EXERCISE INSTRUCTIONS: Below are records; report how many of their lines contain the word "Content", giving only the number.

DATA RECORDS:
*** Block opens ***

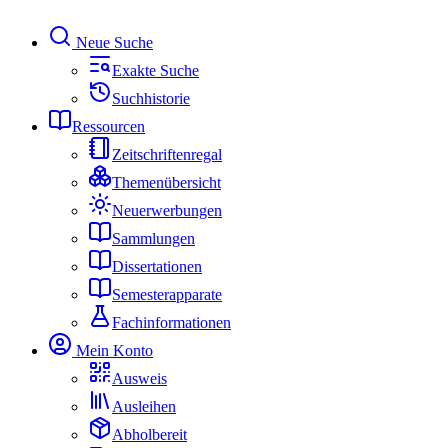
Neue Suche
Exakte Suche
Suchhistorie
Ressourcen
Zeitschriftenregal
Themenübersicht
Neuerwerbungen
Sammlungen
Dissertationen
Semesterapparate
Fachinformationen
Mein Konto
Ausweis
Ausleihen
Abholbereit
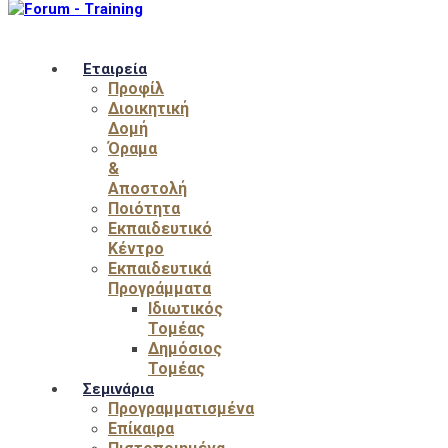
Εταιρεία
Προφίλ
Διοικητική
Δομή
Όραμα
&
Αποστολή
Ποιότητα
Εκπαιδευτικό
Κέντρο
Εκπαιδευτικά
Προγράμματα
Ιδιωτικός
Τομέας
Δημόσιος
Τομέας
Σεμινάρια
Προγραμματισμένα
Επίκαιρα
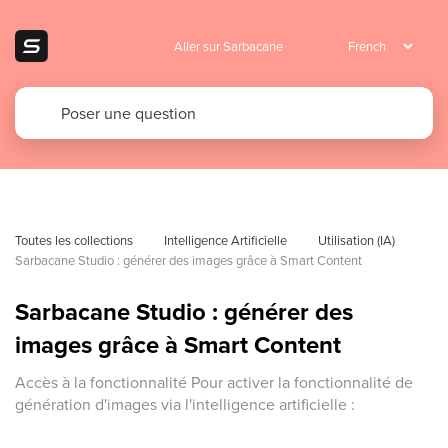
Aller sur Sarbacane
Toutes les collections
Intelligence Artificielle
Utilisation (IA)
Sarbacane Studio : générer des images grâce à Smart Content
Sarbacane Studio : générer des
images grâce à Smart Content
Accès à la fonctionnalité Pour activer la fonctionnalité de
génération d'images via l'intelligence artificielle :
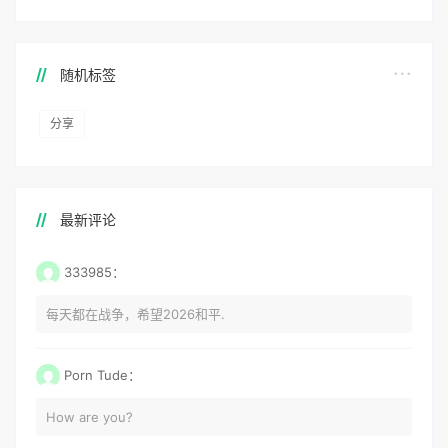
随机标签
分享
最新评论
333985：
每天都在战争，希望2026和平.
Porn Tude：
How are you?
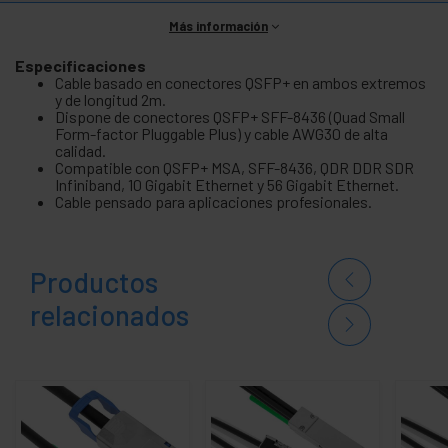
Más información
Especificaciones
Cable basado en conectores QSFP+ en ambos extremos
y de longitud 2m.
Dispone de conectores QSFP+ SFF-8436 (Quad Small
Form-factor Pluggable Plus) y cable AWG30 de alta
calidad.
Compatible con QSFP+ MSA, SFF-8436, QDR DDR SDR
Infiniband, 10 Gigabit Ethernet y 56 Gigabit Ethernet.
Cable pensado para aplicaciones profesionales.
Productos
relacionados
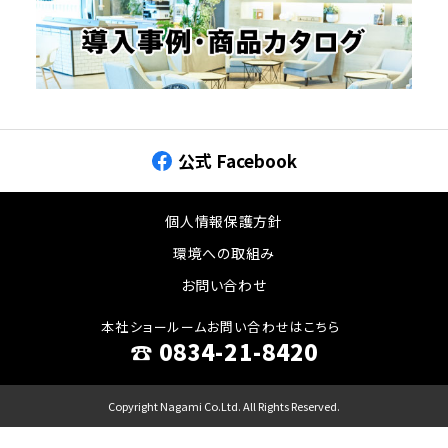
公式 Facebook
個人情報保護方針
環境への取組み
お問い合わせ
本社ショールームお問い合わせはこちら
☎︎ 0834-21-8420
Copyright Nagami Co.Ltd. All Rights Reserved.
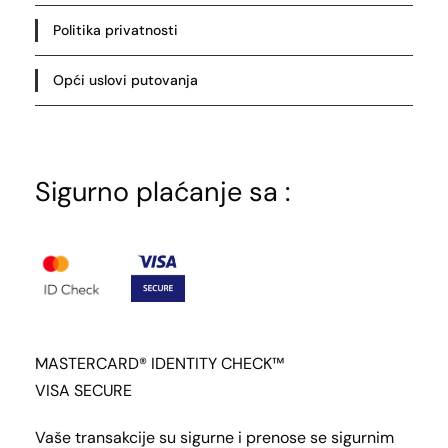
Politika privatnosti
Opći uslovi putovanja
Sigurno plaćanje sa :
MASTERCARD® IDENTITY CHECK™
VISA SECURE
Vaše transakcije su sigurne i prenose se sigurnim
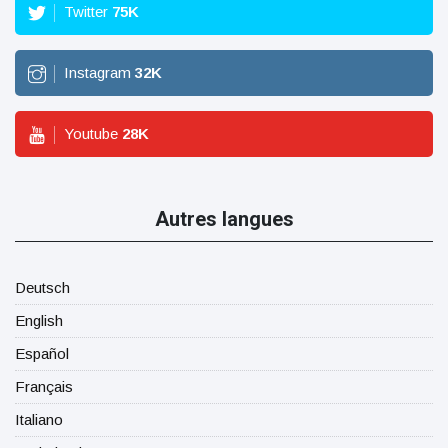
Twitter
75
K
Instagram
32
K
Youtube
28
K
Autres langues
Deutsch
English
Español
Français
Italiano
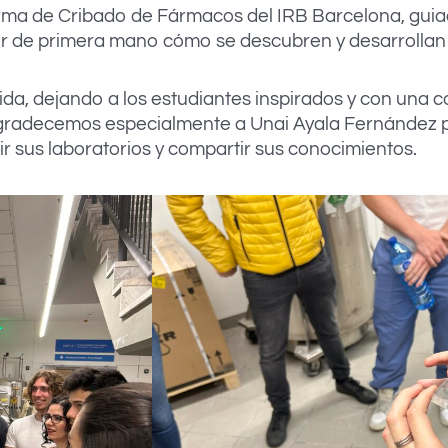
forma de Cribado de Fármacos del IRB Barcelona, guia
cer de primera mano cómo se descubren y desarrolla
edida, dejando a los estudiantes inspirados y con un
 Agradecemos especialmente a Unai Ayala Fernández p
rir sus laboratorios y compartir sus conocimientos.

*** Block closes ***

SOLUTION: 2